The Colorado Union of Taxpayers received approval Friday to gather signatures to try to repeal House Bill 1052.
That bill allows local governments to ask voters to approve special districts and seek voter approval for taxes to provide services from birth to age 8. Services could include early care, education, mental health, health, prevention, intervention, and more.
The bill passed the House 50-13 and the Senate 23-12, with bipartisan support. Gov. Jared Polis signed the bill April 3, but it includes a clause allowing citizens to petition to bring it to a vote. That hasn’t happened since 1932, when voters overturned a tax increase on oleomargarine.
Karl Honegger, a former Broomfield City Council candidate and board member of the taxpayer group that filed the petition, said the idea was to raise awareness among taxpayers about the measure.
“We really want to elevate the discussion before the implementation of such a policy,” he said.
But state Sen. Bob Rankin, a Carbondale Republican and bill sponsor, said the move mystifies him. He noted that the bill merely allows local governments to ask voters to create districts, and voters could reject them.
“I don’t understand it,” Rankin said. “I think there are plenty of other things that are bigger and more important.”

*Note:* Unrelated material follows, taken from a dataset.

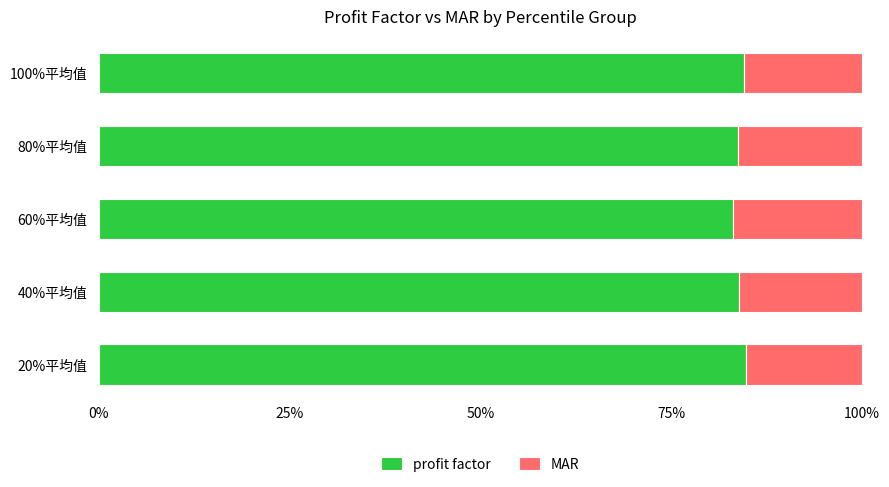

What is the minimum value for profit factor?

83.2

“It’s very much local controlled,” he added. “Let local voters decide how they want to support their kids. There’s no new tax in there. I just don’t understand why people would not want local communities to solve their own problems.”
Summit County approved a new tax last fall to pay for preschool assistance for 4-year-olds. But HB1052 would allow a wider array of services, determined by local governments.
Stacy Petty, coordinator of the Rocky Mountain Early Childhood Council, said the bill would give communities flexibility to make decisions at the local level.
“Passing this though doesn’t do anything yet,” Petty said. “It just creates the possibility of local communities being able to make the decision to establish a special district for early childhood.”
Honegger said the taxpayers organization is concerned about potential competition to private daycare operators, although he acknowledged the bill doesn’t mention setting up government-operated daycare centers.
In order to put the measure on the 2020 ballot, Colorado Union of Taxpayers would need to collect 124,632 valid voter signatures, an expensive endeavor. Opponents of the National Popular Vote also are seeking to overturn that law.